While the remaining wetlands are small and scattered, there’s still hope – new research shows that most of the original species may still survive.

Corn Belt. “We often look to other regions of the world as biodiversity hotspots but it is worth noting that some of the most heavily impacted regions – such as the Corn Belt – should not be written off as biodiversity wastelands,” said David Jenkins of the University of Illinois at Springfield.

In the mid-1800s, much of the Corn Belt – Iowa, Illinois, Indiana and Ohio – was tallgrass prairie that included extensive seasonal wetlands. For instance, ephemeral ponds used to cover about a fifth of Illinois (nearly 5 million acres) from roughly early spring to mid-summer.

By the mid-1900s, about 85 percent of these wetlands had been drained and converted to agriculture, which is similar to the rate of deforestation in tropical forests today.

The study. To assess the biodiversity of the Midwest’s remaining wetlands, Jenkins and his colleagues studied crustaceans in 13 ephemeral ponds near Bluff Springs, Ill.; the ponds were wide and shallow, 3 feet deep at most. They chose crustaceans because they are usually diverse and are important to these ecosystems.

The researchers sampled crustaceans from the ponds every week during the wet seasons of three years. Because there are no good records of the species that lived in Illinois’ wetlands historically, the researchers used their findings to extrapolate backwards and estimate how many crustacean species were there originally and how many have gone locally extinct.

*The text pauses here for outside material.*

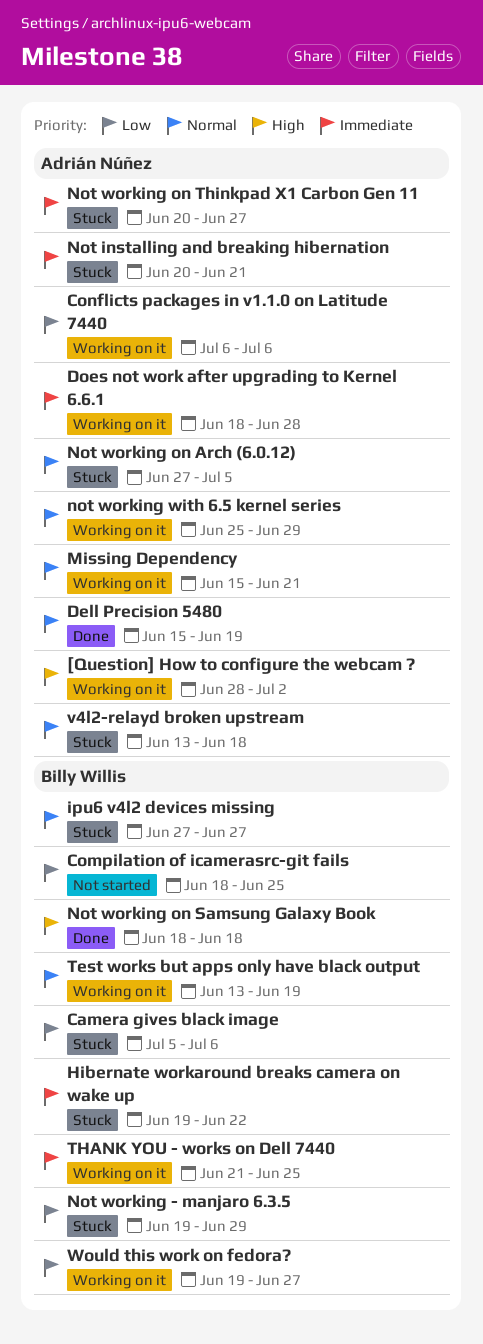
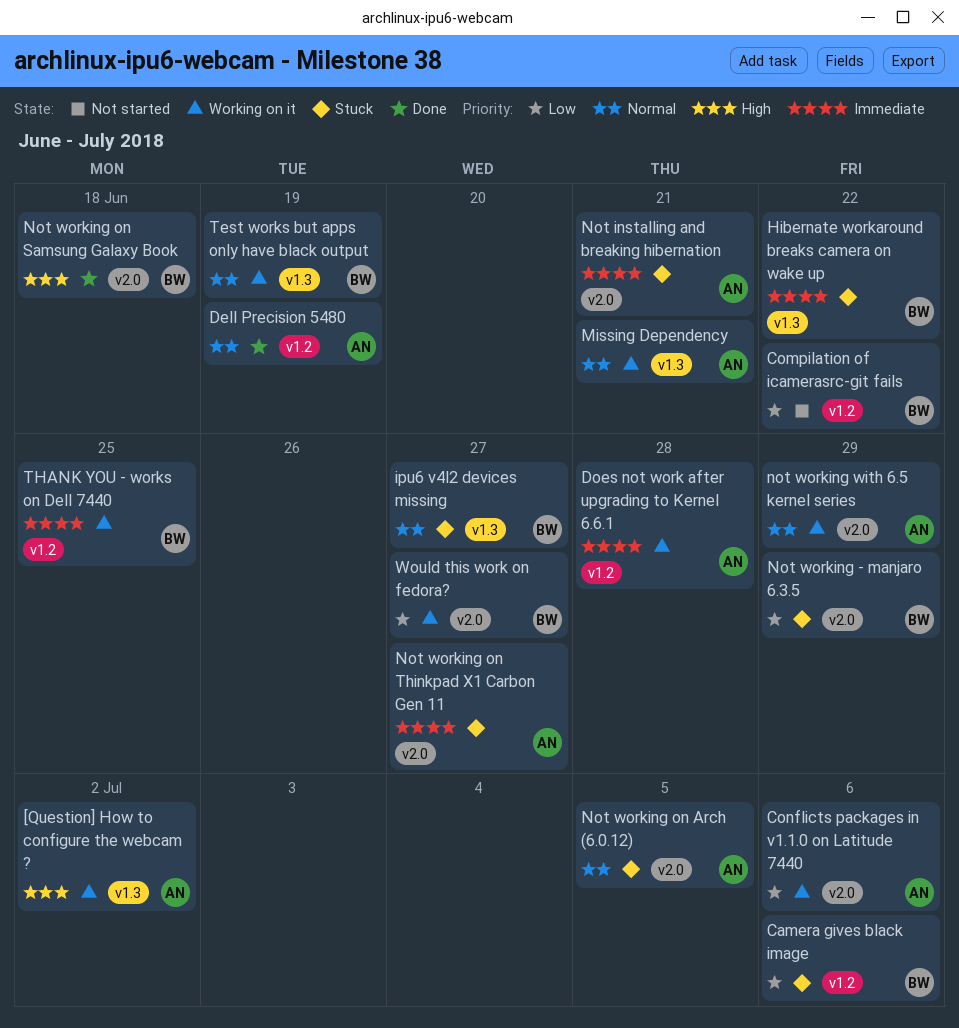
Compilation of icamerasrc-git fails, due: Jun 25 -> Jun 22
v4l2-relayd broken upstream: present -> none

These estimations were based on the fact that the number of species depends on how widely distributed they are. Jenkins and his colleagues found 33 crustacean species in the ponds they studied.

These included fairy shrimp, which are large (up to 1.5 inches), delicate and glide around on their backs; clam shrimp, which are dark brown, the size of a pencil eraser, and extremely active; and copepods, which are bright red and swarm in clouds below the surface of the water.

Conclusions. Extrapolating backward, the researchers estimate there were as many as 85 crustacean species in Illinois’ seasonal wetlands before they were drained. Similarly, the researchers estimate that 8-9 of the original crustacean species may have gone locally extinct.

Taken together, these findings suggest that 90 percent of the original crustacean diversity may still survive in the few remaining seasonal wetlands in Illinois. This means that despite the huge habitat losses, there could still be time to conserve most of the original species.

“Their existence will depend on our attention and action,” said Jenkins.